Lines to restate from the data below: from the one containing "Is it true about" to the one containing "no budget mean", both included. Give them again exactly, and only them.
DATA FOR THIS TASK Start Marker
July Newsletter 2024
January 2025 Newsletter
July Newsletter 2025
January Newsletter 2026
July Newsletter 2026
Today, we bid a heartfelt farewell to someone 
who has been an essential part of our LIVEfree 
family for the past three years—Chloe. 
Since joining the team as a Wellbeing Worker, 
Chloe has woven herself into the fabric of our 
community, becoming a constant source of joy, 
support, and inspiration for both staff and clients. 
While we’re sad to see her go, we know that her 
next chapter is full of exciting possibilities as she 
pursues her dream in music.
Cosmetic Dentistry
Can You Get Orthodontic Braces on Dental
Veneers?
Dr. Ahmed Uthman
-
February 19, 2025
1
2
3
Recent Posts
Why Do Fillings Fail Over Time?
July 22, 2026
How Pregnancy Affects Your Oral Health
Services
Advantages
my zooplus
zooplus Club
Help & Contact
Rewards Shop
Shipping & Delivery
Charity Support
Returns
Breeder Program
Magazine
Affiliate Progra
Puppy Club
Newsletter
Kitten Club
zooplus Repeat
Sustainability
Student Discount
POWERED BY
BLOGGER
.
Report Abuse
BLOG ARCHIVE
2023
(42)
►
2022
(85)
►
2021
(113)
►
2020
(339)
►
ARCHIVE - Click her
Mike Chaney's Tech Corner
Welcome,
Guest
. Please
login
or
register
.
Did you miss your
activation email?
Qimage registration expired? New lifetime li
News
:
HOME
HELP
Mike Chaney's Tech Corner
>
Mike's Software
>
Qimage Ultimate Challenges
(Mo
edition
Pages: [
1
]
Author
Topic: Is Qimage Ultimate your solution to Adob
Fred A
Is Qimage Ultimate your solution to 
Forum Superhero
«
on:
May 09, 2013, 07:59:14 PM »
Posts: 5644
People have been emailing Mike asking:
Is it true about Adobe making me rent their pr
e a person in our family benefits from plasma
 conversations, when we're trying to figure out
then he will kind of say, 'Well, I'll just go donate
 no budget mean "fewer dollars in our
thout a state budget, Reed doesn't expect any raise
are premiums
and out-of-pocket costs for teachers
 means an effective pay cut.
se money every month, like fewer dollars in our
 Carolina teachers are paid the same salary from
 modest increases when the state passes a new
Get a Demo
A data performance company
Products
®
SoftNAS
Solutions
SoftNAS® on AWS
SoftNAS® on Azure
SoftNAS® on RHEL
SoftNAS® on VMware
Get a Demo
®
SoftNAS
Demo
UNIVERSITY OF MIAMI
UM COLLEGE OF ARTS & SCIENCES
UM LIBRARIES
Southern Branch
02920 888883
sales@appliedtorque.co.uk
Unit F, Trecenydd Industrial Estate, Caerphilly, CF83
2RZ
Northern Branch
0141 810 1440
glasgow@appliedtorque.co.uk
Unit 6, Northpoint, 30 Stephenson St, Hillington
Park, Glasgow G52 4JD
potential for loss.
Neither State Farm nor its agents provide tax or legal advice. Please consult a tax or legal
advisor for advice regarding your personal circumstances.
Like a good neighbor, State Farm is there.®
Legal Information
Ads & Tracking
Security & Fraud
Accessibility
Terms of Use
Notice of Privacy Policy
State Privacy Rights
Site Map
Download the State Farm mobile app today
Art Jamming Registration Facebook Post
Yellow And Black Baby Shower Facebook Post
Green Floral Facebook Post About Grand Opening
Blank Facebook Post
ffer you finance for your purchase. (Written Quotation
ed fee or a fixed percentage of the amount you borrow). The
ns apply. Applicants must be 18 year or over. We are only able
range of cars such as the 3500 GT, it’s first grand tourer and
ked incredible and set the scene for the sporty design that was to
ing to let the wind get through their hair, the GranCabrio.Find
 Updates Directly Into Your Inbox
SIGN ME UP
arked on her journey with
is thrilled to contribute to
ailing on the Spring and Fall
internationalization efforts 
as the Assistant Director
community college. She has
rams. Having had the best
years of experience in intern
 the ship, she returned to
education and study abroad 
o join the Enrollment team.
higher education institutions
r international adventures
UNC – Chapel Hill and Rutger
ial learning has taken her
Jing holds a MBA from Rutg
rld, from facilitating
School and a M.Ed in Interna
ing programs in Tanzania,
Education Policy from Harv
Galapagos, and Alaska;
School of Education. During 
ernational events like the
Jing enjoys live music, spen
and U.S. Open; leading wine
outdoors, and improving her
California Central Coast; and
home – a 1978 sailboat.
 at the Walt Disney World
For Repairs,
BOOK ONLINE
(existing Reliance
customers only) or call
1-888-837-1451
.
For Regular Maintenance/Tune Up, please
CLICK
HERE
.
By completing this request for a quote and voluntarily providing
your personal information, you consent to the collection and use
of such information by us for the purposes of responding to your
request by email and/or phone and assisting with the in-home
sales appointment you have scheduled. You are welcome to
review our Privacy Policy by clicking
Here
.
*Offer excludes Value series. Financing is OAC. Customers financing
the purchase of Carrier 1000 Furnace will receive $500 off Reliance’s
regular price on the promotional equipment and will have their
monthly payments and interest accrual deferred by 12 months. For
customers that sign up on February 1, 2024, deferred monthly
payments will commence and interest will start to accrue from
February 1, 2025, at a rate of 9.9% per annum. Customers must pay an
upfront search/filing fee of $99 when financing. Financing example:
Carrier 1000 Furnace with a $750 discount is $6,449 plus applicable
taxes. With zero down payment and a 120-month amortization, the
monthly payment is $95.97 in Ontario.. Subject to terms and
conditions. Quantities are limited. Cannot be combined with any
DATA FOR THIS TASK End Marker
## [ANSWER TO THE PROBLEM]
Is it true about Adobe making me rent their pr
e a person in our family benefits from plasma
 conversations, when we're trying to figure out
then he will kind of say, 'Well, I'll just go donate
 no budget mean "fewer dollars in our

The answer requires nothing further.